Who has the right to change the shape of our beaches? Scientists?
Politicians? Landowners? How will these changes influence the life on
the beach and the seafood many people love to eat? This PBAT course
will investigate sand, surf, and sea life, while bringing to light the
debate about beach restoration.

The topics for the course are;
• UNIT 1: What is a beach, how is it formed, and what influences it?
• Create a visual diagram illustrating a process of nature.
• UNIT 2: What lives at the beach and how do they survive there?
• Create an advertisement program for your beach area.
• UNIT 3: What is beach restoration and why is it funded?
• Investigate beach restoration projects in the northeastern U.S.

Final Product: PBAT paper and presentation.

Significant Assignments: 

Concept maps are used to interpret information from four different science texts. Concept maps are widely used in research science to effectively illustrate and communicate scientific processes, ideas, and scientific models. Students we learn how to develop a successful concept map based on one of the natural influences that shape shorelines. The concept map practice will aid students in understanding the significance of the topic and its application in designing a successful lab investigation.

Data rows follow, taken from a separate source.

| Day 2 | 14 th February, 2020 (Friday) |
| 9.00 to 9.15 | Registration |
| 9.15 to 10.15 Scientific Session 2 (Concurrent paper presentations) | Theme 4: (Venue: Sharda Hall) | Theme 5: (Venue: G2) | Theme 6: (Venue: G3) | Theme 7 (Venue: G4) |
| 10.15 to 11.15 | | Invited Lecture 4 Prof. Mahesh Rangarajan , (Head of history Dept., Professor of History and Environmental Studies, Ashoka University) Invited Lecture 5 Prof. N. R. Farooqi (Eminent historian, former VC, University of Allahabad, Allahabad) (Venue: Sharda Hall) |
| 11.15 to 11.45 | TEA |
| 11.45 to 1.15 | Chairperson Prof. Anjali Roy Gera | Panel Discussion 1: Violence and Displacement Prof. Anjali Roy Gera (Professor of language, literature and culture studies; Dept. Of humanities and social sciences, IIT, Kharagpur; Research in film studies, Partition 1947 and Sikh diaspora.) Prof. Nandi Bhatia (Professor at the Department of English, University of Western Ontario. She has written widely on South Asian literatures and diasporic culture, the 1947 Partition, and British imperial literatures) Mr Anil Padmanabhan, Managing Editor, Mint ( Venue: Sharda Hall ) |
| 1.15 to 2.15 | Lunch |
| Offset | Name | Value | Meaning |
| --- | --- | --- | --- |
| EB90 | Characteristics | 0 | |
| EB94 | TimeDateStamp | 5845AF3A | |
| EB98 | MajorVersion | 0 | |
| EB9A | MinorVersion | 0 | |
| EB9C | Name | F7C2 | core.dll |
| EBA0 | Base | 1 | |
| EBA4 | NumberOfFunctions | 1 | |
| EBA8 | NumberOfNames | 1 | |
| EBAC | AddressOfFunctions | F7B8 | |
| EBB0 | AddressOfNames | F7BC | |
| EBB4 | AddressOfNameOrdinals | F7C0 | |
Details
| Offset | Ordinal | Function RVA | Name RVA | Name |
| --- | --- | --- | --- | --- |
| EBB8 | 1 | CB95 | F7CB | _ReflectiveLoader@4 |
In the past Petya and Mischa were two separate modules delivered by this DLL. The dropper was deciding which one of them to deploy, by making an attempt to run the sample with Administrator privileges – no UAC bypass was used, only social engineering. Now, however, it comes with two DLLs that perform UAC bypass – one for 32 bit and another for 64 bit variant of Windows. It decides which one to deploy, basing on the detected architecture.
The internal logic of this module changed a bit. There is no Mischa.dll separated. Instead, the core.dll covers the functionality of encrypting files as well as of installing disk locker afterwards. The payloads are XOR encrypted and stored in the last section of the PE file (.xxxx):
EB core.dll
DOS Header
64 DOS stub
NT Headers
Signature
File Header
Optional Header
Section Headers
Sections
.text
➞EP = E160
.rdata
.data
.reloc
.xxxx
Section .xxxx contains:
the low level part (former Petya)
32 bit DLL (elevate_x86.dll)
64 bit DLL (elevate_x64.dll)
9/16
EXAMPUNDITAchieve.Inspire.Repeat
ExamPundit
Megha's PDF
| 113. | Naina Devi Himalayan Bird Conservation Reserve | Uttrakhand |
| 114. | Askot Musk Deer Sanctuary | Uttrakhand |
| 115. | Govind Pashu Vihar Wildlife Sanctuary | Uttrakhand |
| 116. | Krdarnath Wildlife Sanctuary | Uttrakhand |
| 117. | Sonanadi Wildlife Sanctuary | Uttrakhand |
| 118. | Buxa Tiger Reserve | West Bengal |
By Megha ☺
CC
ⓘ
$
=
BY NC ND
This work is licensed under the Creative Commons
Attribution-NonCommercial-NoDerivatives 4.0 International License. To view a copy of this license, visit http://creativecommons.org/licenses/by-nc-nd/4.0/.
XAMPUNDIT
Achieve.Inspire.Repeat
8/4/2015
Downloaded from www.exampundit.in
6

The end product of the first unit is a wall-sized mural composed of the 9 different group concept maps, which are, in turn, designed by 3 different students. Linking text between topics will encourage analysis of the information from the concept maps of others. A major component of this unit is peer evaluation and critique, where we often refer back to each others work as we strive to design more effective means of communicating the topic.

The second unit will focus on the specific characteristics of geographically isolated beach communities. Students will take on the task of reporting on the types of sand, slopes, structures, and life that occupy that land boundary.


Rock and mineral characteristics and composition are often used to characterize an abiotic environment. By examining types of minerals and the presence of those minerals in various types of rocks, we can better make predictions about the influence of that rock type on beach erosion. Rocks like sand stone and granite will result in different beach composition than rocks likes basalt and pumice.

In this first unit, it is important to evaluate skills of objective observation, such as measurement of length, volume, mass, and density, while also creating a forum for more subjective observations such as color, luster, and texture. Students will make predictions of the effect these characteristics will have on sand density, sand particle size, and ultimately sand displacement in water currents. Students will also predict the effect that specific beach structures will have on wave patterns and erosion by physically creating models of these structures on a beach and watching the effect of the waves on the shape of the structure.

The second unit will focus on the biotic characteristics of the beaches. Comparisons will be made between different beach structures, sand compositions and the links to the flora and fauna related to those habitats. Can we see distinct patterns between organisms and the geologic features at each habitat? Which of the geological characteristics have a more obvious influence on the life present?

Sample PBATs: 
How does particle size influence the erosion of beach sand?
Does sand density influence the erosion of beaches?
How does sand movement affect the interstitial beach community?
What are the alternatives to beach replenishment?
How is salinity influenced by rock composition?